We’d say not. Even the ‘villain’ of the story has their own reason and motivations for their actions, no matter how misguided, that I think they still have redeeming qualities. Not only do they still care but in fact love is at the root of their actions, even if those actions are pretty dark. On a lighter note we really liked the idea of ‘Monsters’ being very human, having human problems, wants and doubts. It’s actually when you look behind their appearance and put aside your preconceptions (as Tove does in the game) then you might find you have more in common with the creepy creatures than you initially thought! Ultimately we wanted to make a non-violent game with kindness at its core. Making friends with misunderstood monsters felt like a nice place to start.
|| Which Röki background story do you find the most compelling? Röki’s narrative is a hallway of doors we’re itching to open. From Rörka’s lover to the state of the male trolls, many more hours could be spent exploring the universe’s deep lore. Which door would you find yourselves unable to leave shut, given the opportunity to open it?
I think sometimes the implied is more powerful than the explicit. The fact that many of the characters in the game clearly have wider ranging stories than are told in Röki’s playtime lends the game a certain ‘epicness’ (we hope) and those individual stories may lose some of their magic if dragged into too bright a light. Saying that, I really like the Trollsisters we created for the game. I imagine the snapshot we see of their epic existence is a mere glimpse of their long lives and adventures. They also have great wobbly noses which probably deserve a spin-off game all of their own!
|| How has being nominated at The Game Awards impacted your studio? Röki was nominated for Best Debut Indie Game at The Game Awards for 2020. What was it like to receive this well-deserved nomination? Has anything changed for Polygon Treehouse or Röki since?
Well firstly it was a massive surprise!

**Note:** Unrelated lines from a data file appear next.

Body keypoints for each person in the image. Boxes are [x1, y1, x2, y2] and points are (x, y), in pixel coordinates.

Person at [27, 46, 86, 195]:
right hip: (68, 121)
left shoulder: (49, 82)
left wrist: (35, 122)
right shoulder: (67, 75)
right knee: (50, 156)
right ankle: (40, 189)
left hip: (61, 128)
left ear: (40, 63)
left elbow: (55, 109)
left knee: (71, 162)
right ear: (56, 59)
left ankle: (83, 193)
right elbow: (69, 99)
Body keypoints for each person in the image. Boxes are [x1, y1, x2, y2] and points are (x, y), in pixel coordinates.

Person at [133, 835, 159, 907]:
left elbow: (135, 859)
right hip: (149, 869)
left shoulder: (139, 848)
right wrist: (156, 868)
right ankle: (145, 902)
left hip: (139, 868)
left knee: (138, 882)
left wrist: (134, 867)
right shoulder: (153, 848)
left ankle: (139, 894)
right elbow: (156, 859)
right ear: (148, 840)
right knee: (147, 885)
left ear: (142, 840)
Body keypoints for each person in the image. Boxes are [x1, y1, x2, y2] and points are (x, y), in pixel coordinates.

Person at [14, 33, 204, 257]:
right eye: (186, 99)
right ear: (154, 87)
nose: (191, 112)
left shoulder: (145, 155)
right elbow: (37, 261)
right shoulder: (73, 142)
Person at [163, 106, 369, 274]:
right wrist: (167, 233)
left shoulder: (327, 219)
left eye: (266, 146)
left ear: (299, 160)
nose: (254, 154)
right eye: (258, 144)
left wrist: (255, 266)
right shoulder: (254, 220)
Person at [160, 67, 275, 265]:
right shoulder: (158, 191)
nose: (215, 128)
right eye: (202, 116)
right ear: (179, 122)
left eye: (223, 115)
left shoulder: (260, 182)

We weren’t watching the nominations being announced as we didn’t even entertain the possibility that we might be in the running for any awards. It was quite a shock when we received word of our nomination for ‘Best Debut Game’ from friends who were following the announcements more closely. So all in all it was quite a surreal experience, but a very welcome one. In terms of what it means for the studio and our future I think it gives us a great deal of confidence in our craft in interactive narrative and has certainly shone a massive spotlight on Röki, our tiny studio and our future output.
|| You’ve been given an unlimited budget to make a game featuring the outcasts from one of your favorite titles. What game and which outcasts do you choose, and why? Elsewhere you’ve mentioned an interest in the figures that are normally left in the shadows, hence the focus on lesser-known creatures from folklore in Röki. Who else would you bring into the limelight?

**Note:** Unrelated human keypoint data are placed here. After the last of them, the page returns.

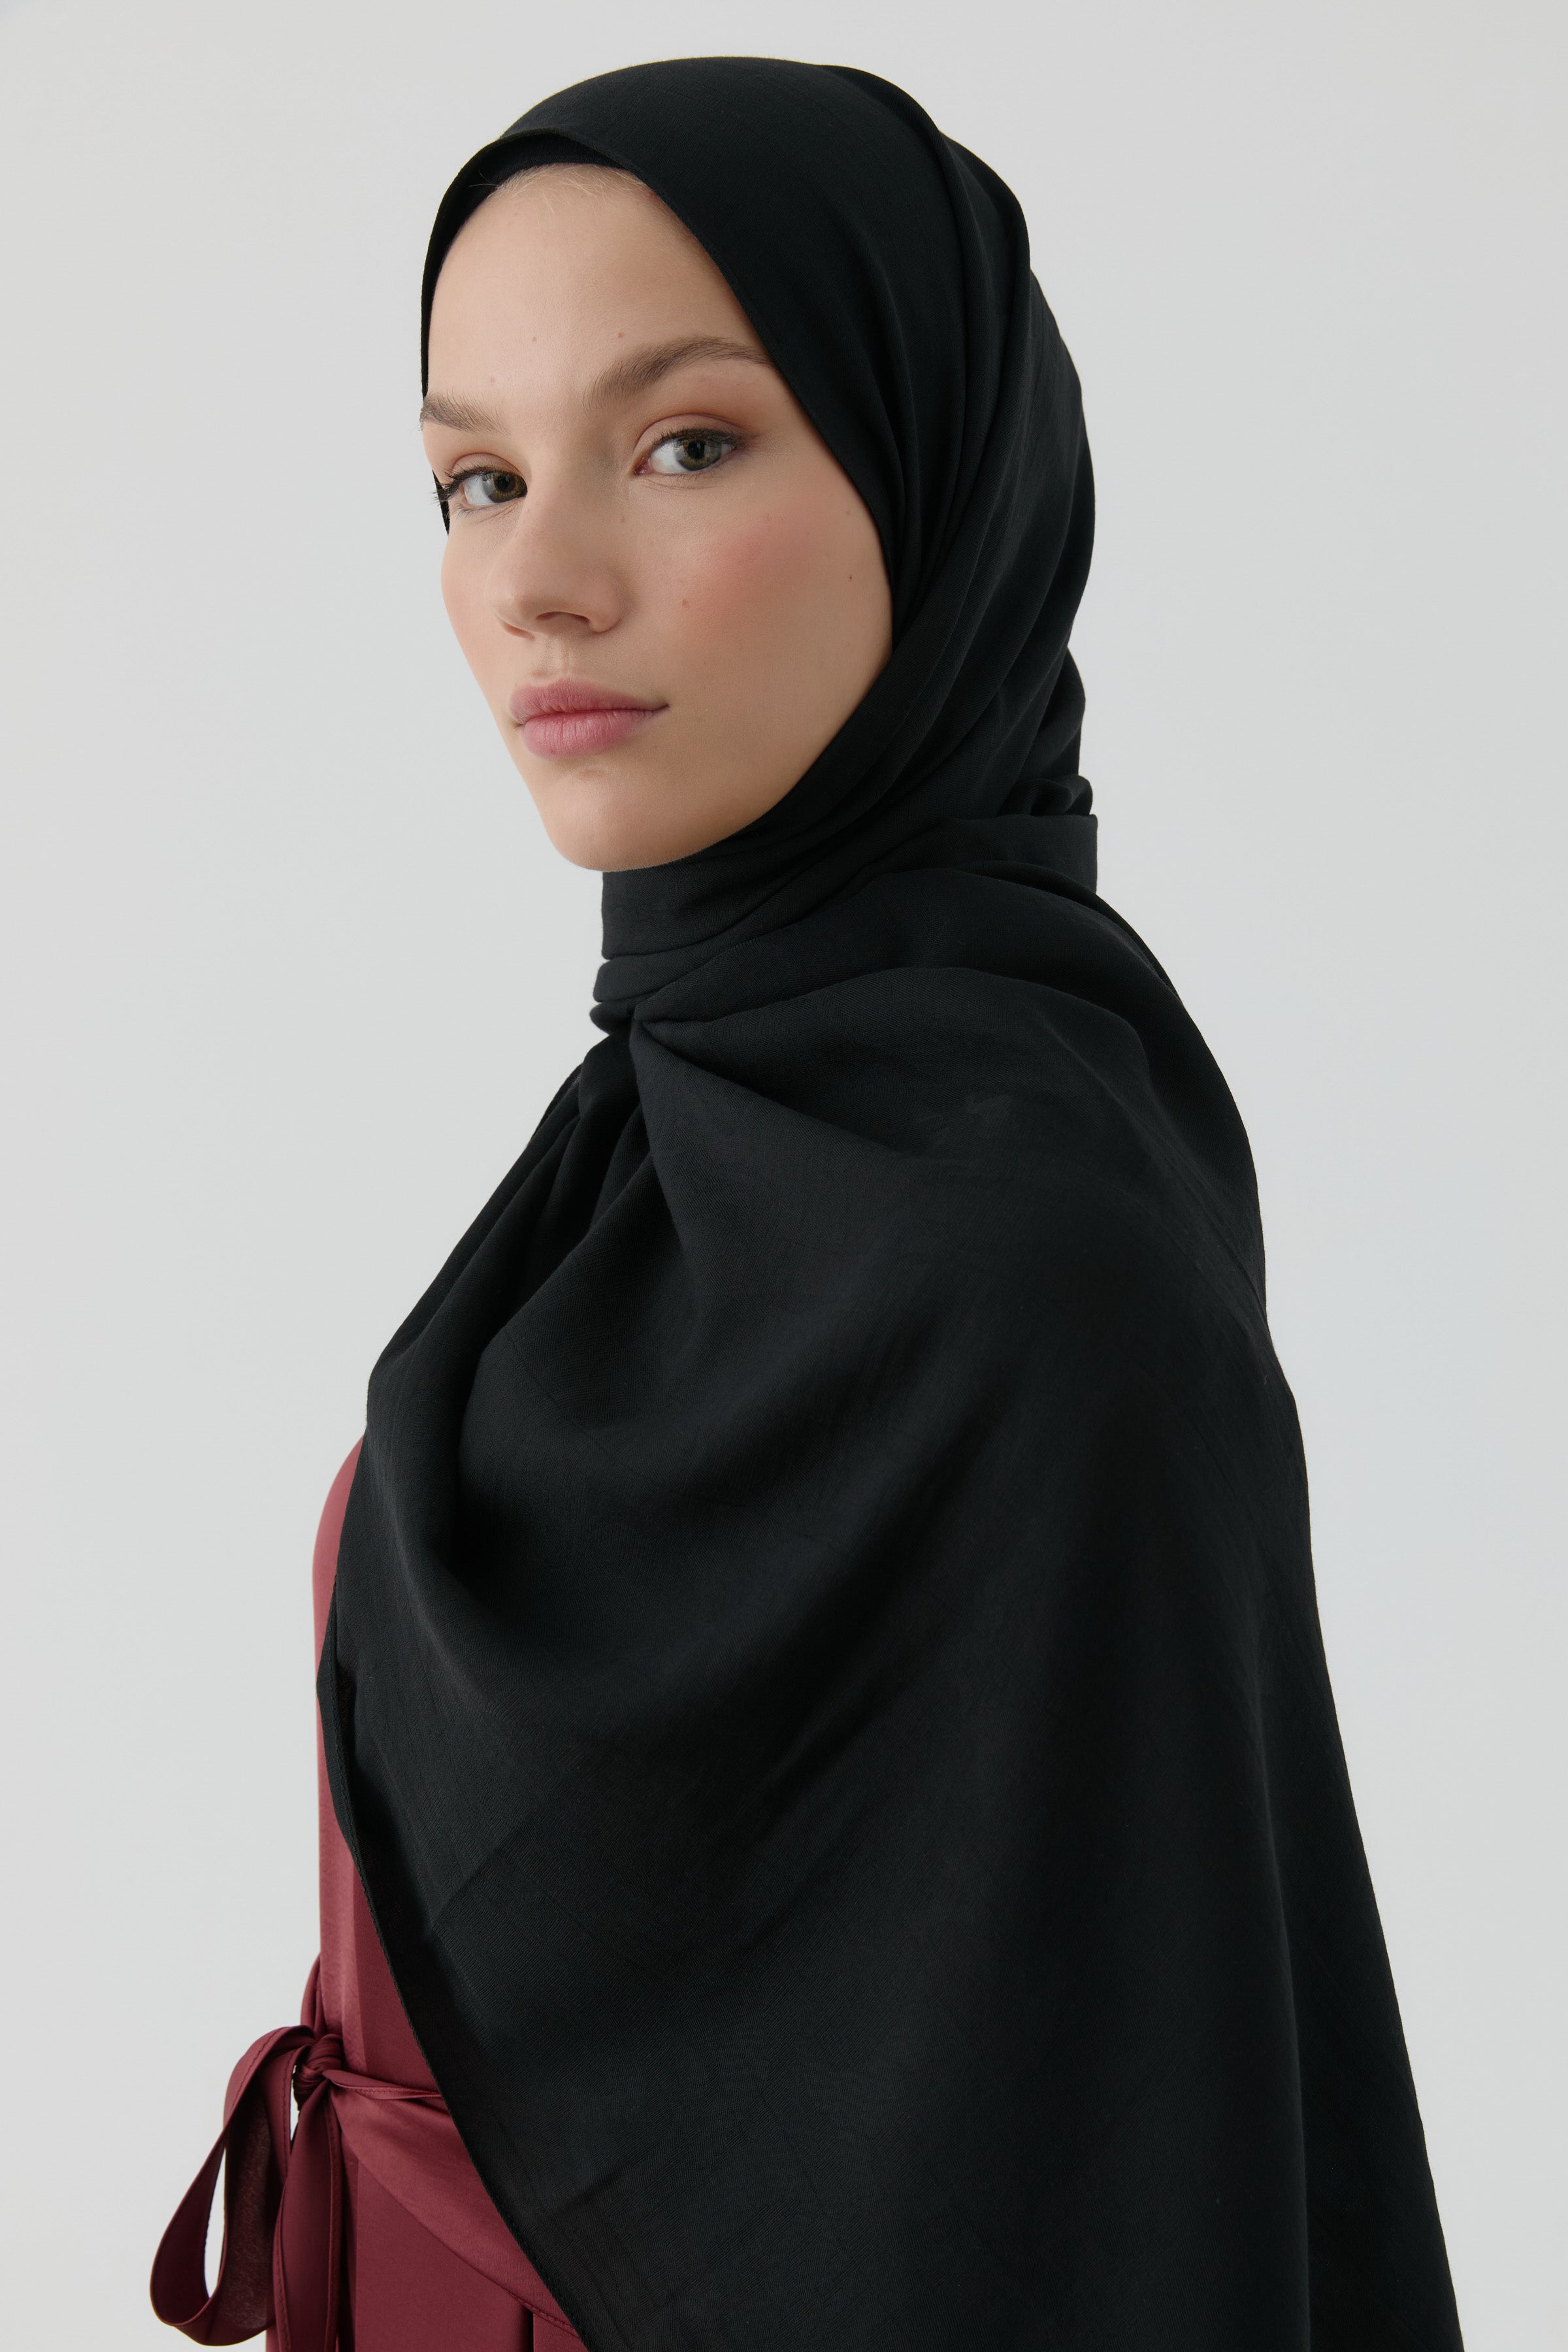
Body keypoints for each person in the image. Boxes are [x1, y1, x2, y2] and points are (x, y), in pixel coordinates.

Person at [153, 57, 1463, 2352]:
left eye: (684, 444)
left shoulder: (1046, 1267)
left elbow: (1114, 2182)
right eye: (475, 478)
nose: (538, 582)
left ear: (940, 483)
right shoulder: (642, 1158)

That’s a tough one! I think given a free pick and unlimited budget it’d be great to create some spin-off games centering around some of the secondary characters from Lucasarts’ famous Monkey Island series. Certainly looking at the life of Governor Elaine Marley or Carla the Swordmaster outside of Guybrush’s blundering antics would certainly be appealing and it’d be a lot of fun to step into a much-loved world and explore it creatively.